Lucas’s concert hall is a room full of natural light with large windows framing the rainforest behind. In it are two pianos — an Emerald Series Model B Classic Steinway and a Kawai baby grand — nested together, encircled by 150 chairs. No chair is more than 10 metres from the pianos, some as close as two. It’s an unusual world-class venue in that the bird­song is almost as loud as the chatter from the crowd. It is strikingly intimate.

Lucas, 65, bought the Montville property with a dream to build a performance venue for both international artists and young, talented musicians. He wanted to make a place for music that wasn’t about mega performances but something akin to hausmusik, the predominately German tradition of amateur and professional musicmaking in the family home.

“House concerts — chamber music — used to be completely normal,” says Lucas. “Chopin and Liszt would have played half of their concerts in someone’s home. It wasn’t until venues like London’s Royal Albert Hall were built, with 10,000 seats, when they suddenly realised, well, we can make more money out of this. But normally, it was always done in a small setting.”

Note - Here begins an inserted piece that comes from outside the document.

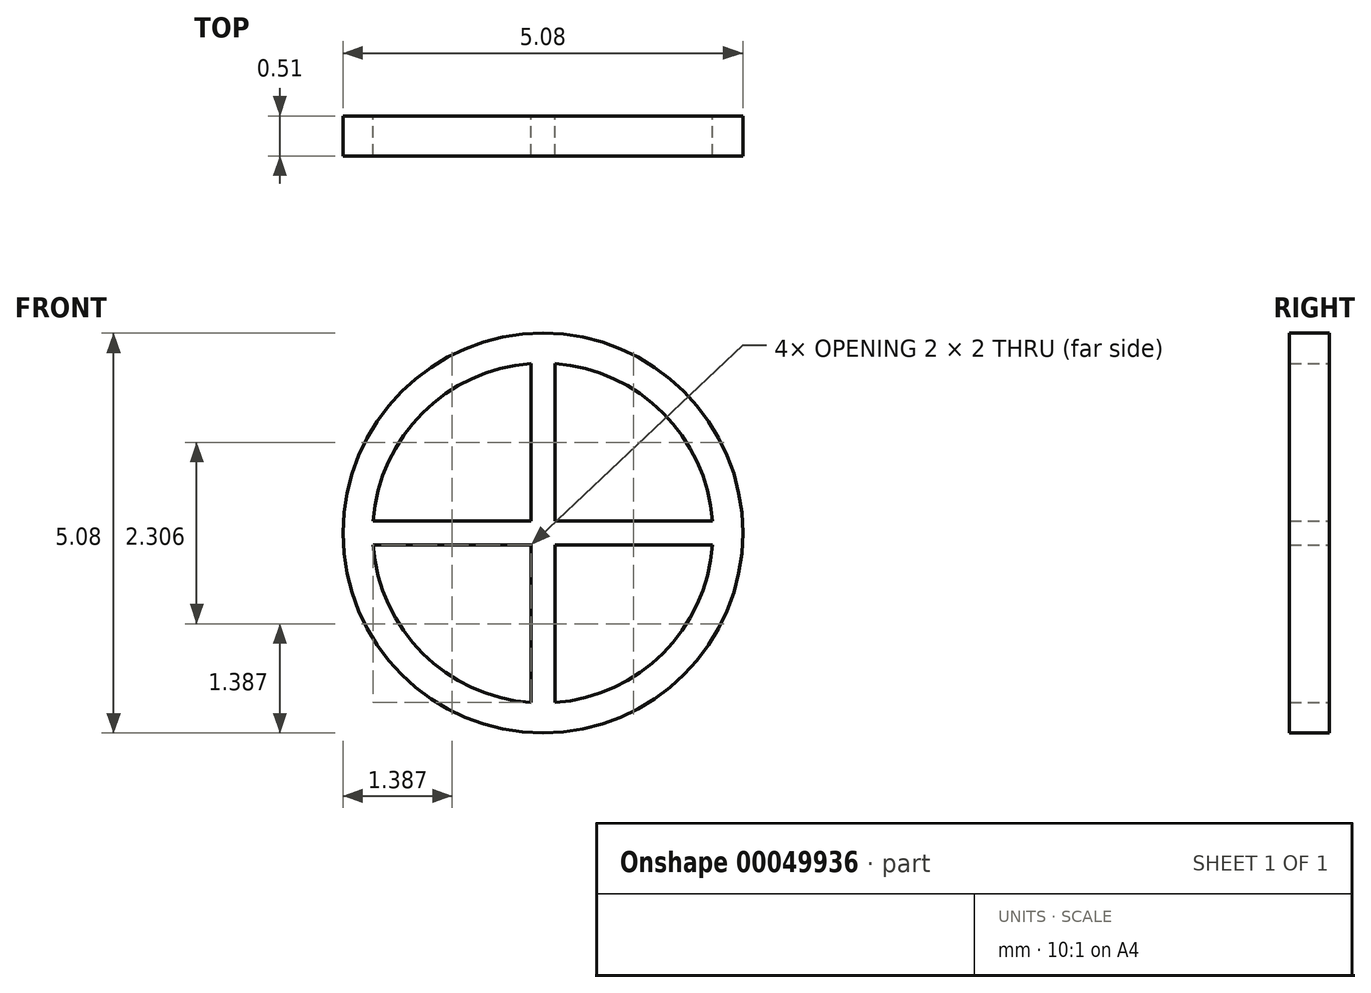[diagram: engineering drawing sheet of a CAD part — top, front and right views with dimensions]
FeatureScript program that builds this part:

“You should never have to walk too far to find a piano on a hot day.”

Lucas hosted his first house concert here in 2007, converting what was then a verandah into a 70-seat room after he heard legendary pianist Pascal Rogé was in the country, looking to do some house concerts.

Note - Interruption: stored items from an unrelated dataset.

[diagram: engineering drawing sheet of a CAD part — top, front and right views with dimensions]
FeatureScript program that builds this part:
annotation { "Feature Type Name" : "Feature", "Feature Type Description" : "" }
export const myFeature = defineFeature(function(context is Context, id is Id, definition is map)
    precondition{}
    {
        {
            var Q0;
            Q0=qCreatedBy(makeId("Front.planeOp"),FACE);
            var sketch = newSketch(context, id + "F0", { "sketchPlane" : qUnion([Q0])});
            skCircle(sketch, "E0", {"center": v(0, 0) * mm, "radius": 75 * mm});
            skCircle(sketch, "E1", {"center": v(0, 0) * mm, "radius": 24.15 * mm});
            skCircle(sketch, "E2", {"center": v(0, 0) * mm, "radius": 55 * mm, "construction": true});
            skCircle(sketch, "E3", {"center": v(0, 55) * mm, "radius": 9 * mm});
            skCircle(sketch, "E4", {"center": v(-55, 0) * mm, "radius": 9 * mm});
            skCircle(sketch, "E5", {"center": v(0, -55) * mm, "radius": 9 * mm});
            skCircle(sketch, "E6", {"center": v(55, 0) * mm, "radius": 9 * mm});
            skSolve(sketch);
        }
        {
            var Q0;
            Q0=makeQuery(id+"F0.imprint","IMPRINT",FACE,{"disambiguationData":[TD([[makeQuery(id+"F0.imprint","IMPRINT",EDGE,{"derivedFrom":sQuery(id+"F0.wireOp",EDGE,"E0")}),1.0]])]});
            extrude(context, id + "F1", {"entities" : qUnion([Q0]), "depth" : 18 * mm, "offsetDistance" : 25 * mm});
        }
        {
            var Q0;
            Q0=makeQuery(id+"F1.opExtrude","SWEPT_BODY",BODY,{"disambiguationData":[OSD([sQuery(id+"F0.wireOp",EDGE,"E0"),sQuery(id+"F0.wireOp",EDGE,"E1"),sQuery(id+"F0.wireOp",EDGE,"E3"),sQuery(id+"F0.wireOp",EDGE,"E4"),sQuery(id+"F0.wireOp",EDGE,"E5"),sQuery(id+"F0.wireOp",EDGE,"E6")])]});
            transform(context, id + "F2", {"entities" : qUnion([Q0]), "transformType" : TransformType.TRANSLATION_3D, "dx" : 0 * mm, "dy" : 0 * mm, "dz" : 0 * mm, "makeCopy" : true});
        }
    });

“We’d only just bought the place, but I jumped at the opportunity, booked Pascal, and then encouraged the builders to get the room up in time, so he could come play in it. That’s where it started. And it worked.”

Before long, Lucas wanted more space for the con­certs and built a bigger room, connected to the house, where Shamray will play tonight. Lucas sees small, world-class venues like this as an important tool to support upcoming musicians.

“You know The Three Tenors? Well, they almost wrecked music performance for the average very good player; the very good player who was not a celebrity or a great player. Suddenly all the promoters got in and if you couldn’t sell 10,000 CDs and you couldn’t be broad­cast around the world, if you couldn’t fill the great opera houses or a 10,000-seat auditorium night after night, you weren’t wanted.